**DOCUMENT SOURCE:**
******
Et d’abord une police mieux formée.
Au lendemain de 1968, force a été de procéder à des recrutements massifs dans une période de plein-emploi, et en un moment où nous n’avions pas un nombre d’écoles suffisant pour assurer une formation adéquate. Mes prédécesseurs ont heureusement pallié cette carence, et comme par ailleurs la situation de l’emploi s’est profondément modifiée, le principal problème est aujourd’hui de choisir, parmi les très nombreux candidats, ceux qui, après un test dont les éléments ont été mûrement étudiés, sont motivés par le goût du métier de policier plutôt que par celui, si légitime soit-il, de trouver du travail.
La formation a été allongée de 6 à 9 mois pour les gardiens, et de 11 à 16 mois pour les inspecteurs. Elle est en voie de rénovation dans ses hommes et dans ses méthodes.
Dans ses hommes : ce ne sont pas des policiers ordinaires qui doivent assumer la direction, l’encadrement et l’enseignement des écoles, mais bien les meilleurs. Les disciplines enseignées par des professionnels, mais aussi par des hommes venus de l’extérieur doivent être élargies à la compréhension des problèmes majeurs du monde actuel. En un moment où l’évolution se fait si rapide, l’alternance entre la fonction de formateur et les responsabilités sur le terrain doit être la règle, comme doit être assurée la formation des formateurs.
******
**EXERCICE 1:**
Reprenez mot pour mot le passage du texte sur la formation des policiers qui va de « Et d’abord une » à « dans ses méthodes. », ces deux segments compris.
**EXERCICE 2:**
Poursuivez le texte sur la formation des policiers en reprenant juste après sa dernière phrase.

**DONNÉES FOURNIES:**
******
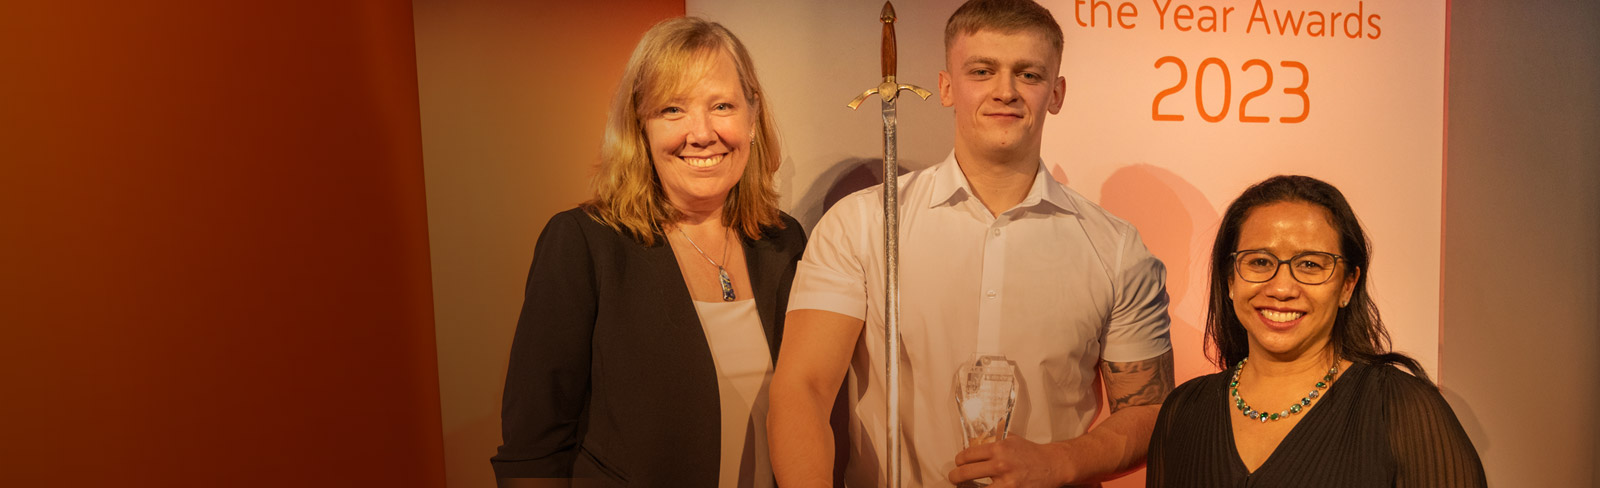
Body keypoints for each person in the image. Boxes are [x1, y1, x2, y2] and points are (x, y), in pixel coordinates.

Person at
******
**CORRIGÉ 1:**
Et d’abord une police mieux formée.
Au lendemain de 1968, force a été de procéder à des recrutements massifs dans une période de plein-emploi, et en un moment où nous n’avions pas un nombre d’écoles suffisant pour assurer une formation adéquate. Mes prédécesseurs ont heureusement pallié cette carence, et comme par ailleurs la situation de l’emploi s’est profondément modifiée, le principal problème est aujourd’hui de choisir, parmi les très nombreux candidats, ceux qui, après un test dont les éléments ont été mûrement étudiés, sont motivés par le goût du métier de policier plutôt que par celui, si légitime soit-il, de trouver du travail.
La formation a été allongée de 6 à 9 mois pour les gardiens, et de 11 à 16 mois pour les inspecteurs. Elle est en voie de rénovation dans ses hommes et dans ses méthodes.

**CORRIGÉ 2:**
Reste enfin à étendre la formation continue, avec des cycles déjà rendus obligatoires chaque fois qu’un fonctionnaire passe d’un grade à un autre.
Une police mieux formée, mais aussi plus présente et plus mobile. Le problème est moins un problème d’effectifs qu’un problème d’adaptation aux missions : au demeurant la France compte un policier ou un gendarme pour 307 habitants contre un pour 350 en République Fédérale d’Allemagne, un pour 417 en Grande-Bretagne et un pour 450 en Suède. Certes, le programme de Blois comportant le recrutement en 5 ans de 5 000 policiers et de 5 000 gendarmes est mis en œuvre, mais il est plus important encore que ceux des policiers actuellement affectés à des tâches de bureau et dont l’état de santé le permet soient affectés à des tâches de voie publique.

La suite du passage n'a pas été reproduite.